1 (10-ounce) package frozen collard greens, thawed, drained, and squeezed dry
2 teaspoons butter
1 cup finely chopped onion
2 garlic cloves, minced
3 tablespoons all-purpose flour
1/2 teaspoon salt
1/2 teaspoon hot sauce
1/4 teaspoon freshly ground black pepper
1 cup fat-free milk
2 large egg yolks
1/4 cup (1 ounce) grated fresh Parmesan cheese, divided
6 large egg whites
1/4 teaspoon cream of tartar
Cooking spray
2 tablespoons dry breadcrumbs

Preparation

Place greens in a food processor, and process until finely chopped.

Melt the butter in a medium saucepan over medium heat. Add onion and garlic; cook 6 minutes or until onion is soft, stirring frequently. Add flour, salt, hot sauce, and pepper; cook 1 minute, stirring constantly. Gradually add milk, and cook until thick and bubbly (about 4 minutes), stirring constantly with a whisk.

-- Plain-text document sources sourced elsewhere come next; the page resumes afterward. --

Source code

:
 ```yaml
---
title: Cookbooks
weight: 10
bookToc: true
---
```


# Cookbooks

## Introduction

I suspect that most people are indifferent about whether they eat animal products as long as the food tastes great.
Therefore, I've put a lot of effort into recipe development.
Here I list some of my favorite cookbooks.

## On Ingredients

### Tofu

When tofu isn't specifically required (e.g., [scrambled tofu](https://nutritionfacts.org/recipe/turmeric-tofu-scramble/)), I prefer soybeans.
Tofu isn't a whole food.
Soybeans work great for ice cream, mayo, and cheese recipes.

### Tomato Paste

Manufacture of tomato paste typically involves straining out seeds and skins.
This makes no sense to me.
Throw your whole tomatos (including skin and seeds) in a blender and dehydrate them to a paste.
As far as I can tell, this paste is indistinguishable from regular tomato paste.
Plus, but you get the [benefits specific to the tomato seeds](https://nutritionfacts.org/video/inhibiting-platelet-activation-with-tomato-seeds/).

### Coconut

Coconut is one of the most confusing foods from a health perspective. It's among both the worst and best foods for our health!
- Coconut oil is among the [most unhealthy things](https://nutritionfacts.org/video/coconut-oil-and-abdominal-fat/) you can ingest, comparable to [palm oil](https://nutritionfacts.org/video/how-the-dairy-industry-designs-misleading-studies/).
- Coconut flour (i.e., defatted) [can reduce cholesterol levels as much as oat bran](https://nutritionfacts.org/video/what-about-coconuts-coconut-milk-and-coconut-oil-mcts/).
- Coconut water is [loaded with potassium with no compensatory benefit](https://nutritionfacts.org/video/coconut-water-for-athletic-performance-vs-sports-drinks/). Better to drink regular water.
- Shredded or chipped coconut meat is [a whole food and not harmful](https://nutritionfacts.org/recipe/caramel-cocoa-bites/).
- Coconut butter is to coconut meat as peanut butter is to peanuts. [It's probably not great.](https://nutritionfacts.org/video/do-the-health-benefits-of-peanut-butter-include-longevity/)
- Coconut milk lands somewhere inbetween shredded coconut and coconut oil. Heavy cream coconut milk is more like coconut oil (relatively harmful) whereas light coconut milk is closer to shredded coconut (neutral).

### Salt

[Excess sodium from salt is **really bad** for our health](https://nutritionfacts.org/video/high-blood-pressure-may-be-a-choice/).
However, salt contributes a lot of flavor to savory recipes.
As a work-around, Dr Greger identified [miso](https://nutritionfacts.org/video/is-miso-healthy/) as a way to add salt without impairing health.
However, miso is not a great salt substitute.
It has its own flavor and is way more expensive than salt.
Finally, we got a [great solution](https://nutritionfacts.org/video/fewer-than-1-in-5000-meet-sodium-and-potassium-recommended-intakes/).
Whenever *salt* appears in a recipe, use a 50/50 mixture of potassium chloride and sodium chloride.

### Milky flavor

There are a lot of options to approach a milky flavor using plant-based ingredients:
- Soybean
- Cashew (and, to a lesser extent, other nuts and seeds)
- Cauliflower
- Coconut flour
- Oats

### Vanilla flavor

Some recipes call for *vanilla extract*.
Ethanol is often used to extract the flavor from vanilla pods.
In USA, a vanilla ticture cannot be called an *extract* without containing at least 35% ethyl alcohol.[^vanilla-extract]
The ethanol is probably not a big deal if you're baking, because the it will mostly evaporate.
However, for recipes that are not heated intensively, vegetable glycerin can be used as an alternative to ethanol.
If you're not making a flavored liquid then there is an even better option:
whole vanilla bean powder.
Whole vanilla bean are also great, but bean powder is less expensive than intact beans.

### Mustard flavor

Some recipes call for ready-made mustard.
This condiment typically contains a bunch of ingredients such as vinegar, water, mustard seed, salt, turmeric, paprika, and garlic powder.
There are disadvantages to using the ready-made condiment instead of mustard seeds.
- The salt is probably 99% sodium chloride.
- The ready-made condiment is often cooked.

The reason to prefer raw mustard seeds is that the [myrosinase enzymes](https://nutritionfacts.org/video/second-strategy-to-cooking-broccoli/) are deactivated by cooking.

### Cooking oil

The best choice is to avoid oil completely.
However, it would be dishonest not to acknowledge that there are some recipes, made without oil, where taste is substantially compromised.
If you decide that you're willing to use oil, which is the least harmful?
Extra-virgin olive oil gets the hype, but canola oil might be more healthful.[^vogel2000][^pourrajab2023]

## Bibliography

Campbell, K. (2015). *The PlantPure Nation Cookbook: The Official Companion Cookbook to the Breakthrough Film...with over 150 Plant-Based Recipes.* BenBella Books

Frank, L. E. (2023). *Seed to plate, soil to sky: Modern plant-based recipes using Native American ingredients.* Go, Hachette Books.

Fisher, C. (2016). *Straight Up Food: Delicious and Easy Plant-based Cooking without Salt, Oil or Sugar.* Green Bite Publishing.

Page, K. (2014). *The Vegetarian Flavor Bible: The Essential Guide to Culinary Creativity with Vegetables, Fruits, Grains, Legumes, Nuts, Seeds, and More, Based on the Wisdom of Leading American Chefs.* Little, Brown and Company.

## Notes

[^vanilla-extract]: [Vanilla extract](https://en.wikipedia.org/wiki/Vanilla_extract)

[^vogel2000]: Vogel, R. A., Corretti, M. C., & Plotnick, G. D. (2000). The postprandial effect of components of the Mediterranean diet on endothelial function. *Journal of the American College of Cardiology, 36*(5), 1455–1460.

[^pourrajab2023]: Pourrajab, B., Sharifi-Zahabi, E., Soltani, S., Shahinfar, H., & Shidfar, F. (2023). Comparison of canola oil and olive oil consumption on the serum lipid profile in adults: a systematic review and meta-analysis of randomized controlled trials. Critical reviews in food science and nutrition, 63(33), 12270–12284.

Place egg yolks in a small bowl. Gradually add 1/2 cup hot milk mixture to egg yolks, stirring constantly with a whisk. Add yolk mixture to pan; cook over medium-low heat 1 minute. Stir in greens and 3 tablespoons cheese. Pour into a large bowl, and cool slightly.

Preheat oven to 400°.

Place egg whites and cream of tartar in a medium bowl; beat with mixer at high speed until stiff peaks form. Gently stir one-fourth of egg whites into greens mixture; gently fold in remaining egg whites. Coat a 1 1/2-quart soufflé dish with cooking spray; sprinkle with breadcrumbs. Spoon egg mixture into prepared dish; sprinkle with 1 tablespoon cheese.

Place dish in oven. Reduce oven temperature to 375° (do not remove soufflé from oven). Bake for 40 minutes or until puffy and set. Serve immediately.